Not every ostensibly socialist organization shares the IS’s enthusiasm for the anti-FTAA protest. The Communist League (CL—affiliated with the American Socialist Workers Party headed by Jack Barnes) denounced Quebec, just as it denounced the 1999 Seattle protest. In an ad for a CL meeting in Vancouver on 27 April to discuss the issue, the CL shrieked:
“The Canadian economic nationalism of the anti-free trade demonstrations in Quebec City is a reactionary trap for working people and youth.”
The Trotskyist League (TL), Canadian affiliate of James Robertson’s Spartacist League/U.S., boycotted the Seattle demonstrations, which they denounced as “dominated by national chauvinism, racist protectionism and counterrevolutionary attacks on the Chinese deformed workers state” (Workers Vanguard, 10 December 1999). While they did send a sales team to the recent anti-FTAA protest, the Robertsonites appear to be almost as disoriented as the Barnesites. An SL leaflet announcing a 28 April forum in New York that featured an “eyewitness report from Quebec” also pronounced: “From Seattle to Quebec: Anti-Globalization Protests Push Illusions in Rapacious U.S. Imperialism.” If this brainless sectarianism were projected back to the 1960s, the SL could have come up with lots of reasons not to participate in either the civil-rights movement or the Vietnam anti-war movement, as both were led by people who regularly pushed illusions in imperialism.
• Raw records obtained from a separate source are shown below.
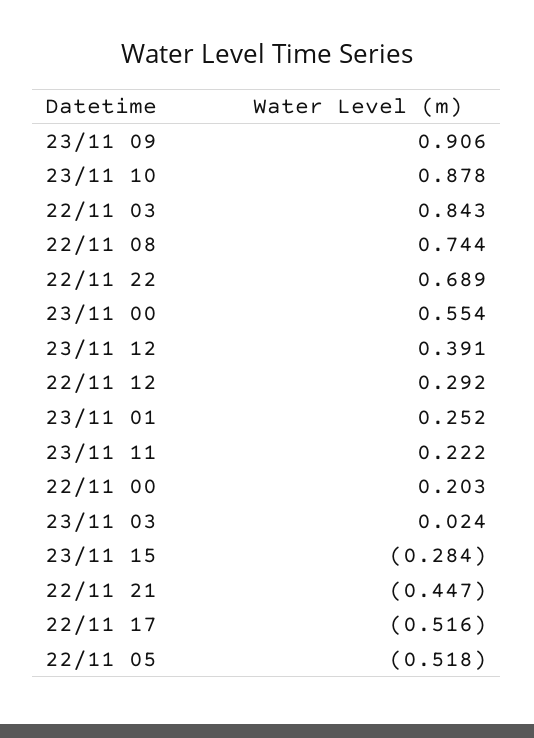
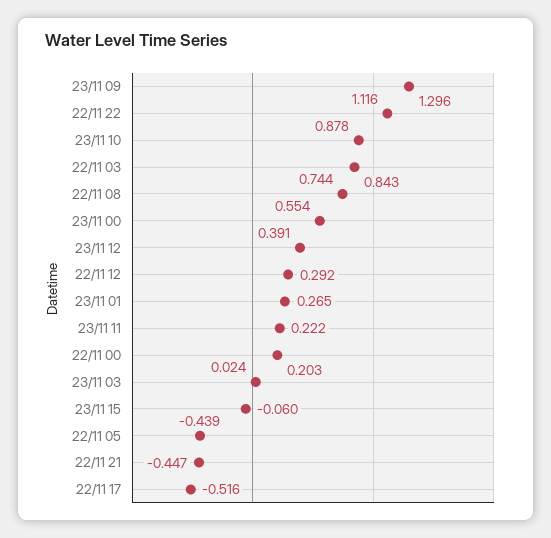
  {
-   "23/11 09": 0.906,
+   "23/11 09": 1.296,
    "23/11 10": 0.878,
    "22/11 03": 0.843,
    "22/11 08": 0.744,
-   "22/11 22": 0.689,
+   "22/11 22": 1.116,
    "23/11 00": 0.554,
    "23/11 12": 0.391,
    "22/11 12": 0.292,
-   "23/11 01": 0.252,
+   "23/11 01": 0.265,
    "23/11 11": 0.222,
    "22/11 00": 0.203,
    "23/11 03": 0.024,
-   "23/11 15": -0.284,
+   "23/11 15": -0.06,
    "22/11 21": -0.447,
    "22/11 17": -0.516,
-   "22/11 05": -0.518
+   "22/11 05": -0.439
  }

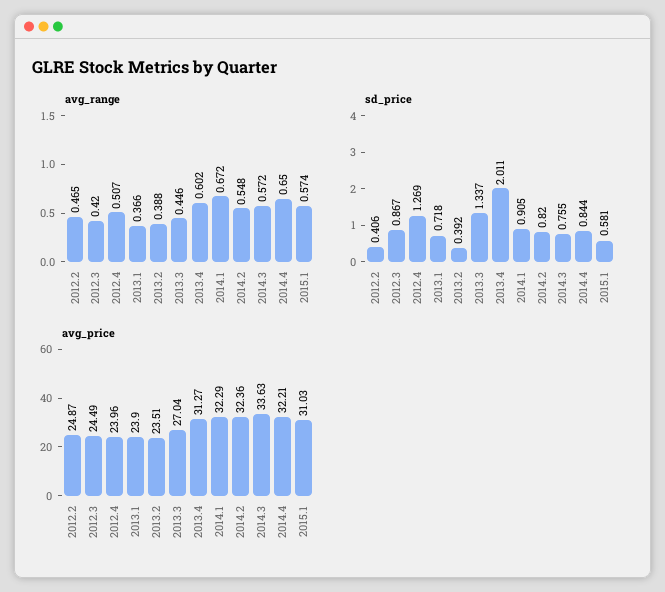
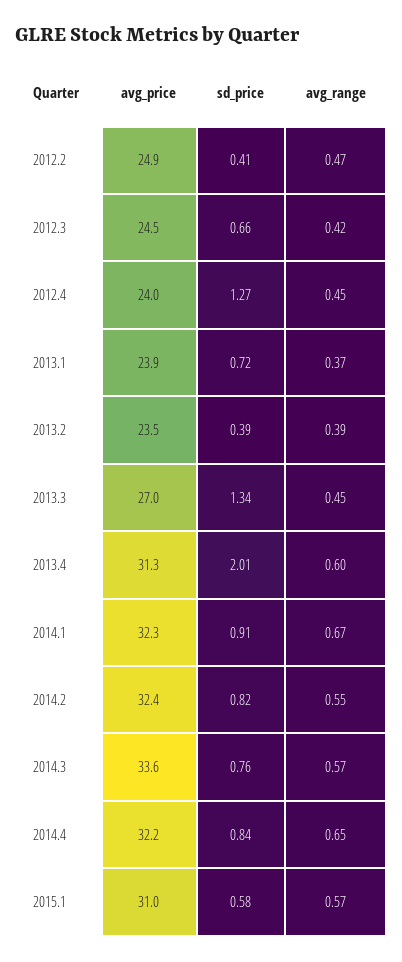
  {
    "avg_range": {
      "2012.2": 0.465,
      "2012.3": 0.42,
-     "2012.4": 0.507,
+     "2012.4": 0.45,
      "2013.1": 0.366,
      "2013.2": 0.388,
      "2013.3": 0.446,
      "2013.4": 0.602,
      "2014.1": 0.672,
      "2014.2": 0.548,
      "2014.3": 0.572,
      "2014.4": 0.65,
      "2015.1": 0.574
    },
    "sd_price": {
      "2012.2": 0.406,
-     "2012.3": 0.867,
+     "2012.3": 0.66,
      "2012.4": 1.269,
      "2013.1": 0.718,
      "2013.2": 0.392,
      "2013.3": 1.337,
      "2013.4": 2.011,
      "2014.1": 0.905,
      "2014.2": 0.82,
      "2014.3": 0.755,
      "2014.4": 0.844,
      "2015.1": 0.581
    },
    "avg_price": {
      "2012.2": 24.87,
      "2012.3": 24.49,
      "2012.4": 23.96,
      "2013.1": 23.9,
      "2013.2": 23.51,
      "2013.3": 27.04,
      "2013.4": 31.27,
      "2014.1": 32.29,
      "2014.2": 32.36,
      "2014.3": 33.63,
      "2014.4": 32.21,
      "2015.1": 31.03
    }
  }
The Robertsonians who sold papers at the Quebec demonstration seemed at a loss to explain how tens of thousands of Quebecois and anglophones were able to join together in common struggle against the cops and the corporations when, according to their theory:
“The recognition by the workers of each nation that their respective capitalist rulers—not each other—are the enemy can come only through an independent Quebec.”
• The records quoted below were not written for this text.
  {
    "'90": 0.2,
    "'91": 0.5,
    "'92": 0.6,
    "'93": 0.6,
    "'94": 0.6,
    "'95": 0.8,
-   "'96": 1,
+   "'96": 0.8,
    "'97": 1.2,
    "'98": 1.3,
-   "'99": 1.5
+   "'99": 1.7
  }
—Spartacist Canada, September/October 1995
For Revolutionary Leadership!
The growing wave of resistance to “globalization” indicates that the imperialist New World Order is not quite as stable as investors once presumed. While these protests are far from posing a serious challenge to capitalist rule, growing hostility to the agencies of international capital has compelled the master class to resort to rhetorical expressions of concern for democracy, the environment and the living standards of working people.
The demonstrators in Quebec still have plenty of illusions, but many of them have become deeply suspicious of their own rulers and are hardening in their determination to fight for a more just social order at home and abroad. One must be wilfully blind not to see that, in their aggregate, the youth who travelled to Quebec to confront the FTAA are in the process of losing their illusions in “democratic” imperialism. The job of revolutionaries is to accelerate this process by explaining why the imperialist predators must act as they do. Our comrades at the FTAA protest marched under the following slogans: “Down With the FTAA! Down With U.S./Canadian Imperialism!”, “Neither Free Trade Nor Protectionism—For Socialist Globalization!” and “For Workers Revolution to Smash Global Capitalism!”
While the mood of a growing layer of young people in North America is moving to the left, only a tiny minority have yet arrived at the conclusion that the problem must be attacked at its root—that is, the international capitalist system—and fewer still have any idea about how to go about building a revolutionary party capable of providing the leadership necessary to replace it with an egalitarian socialist society. It is to this task that the International Bolshevik Tendency is dedicated—join us!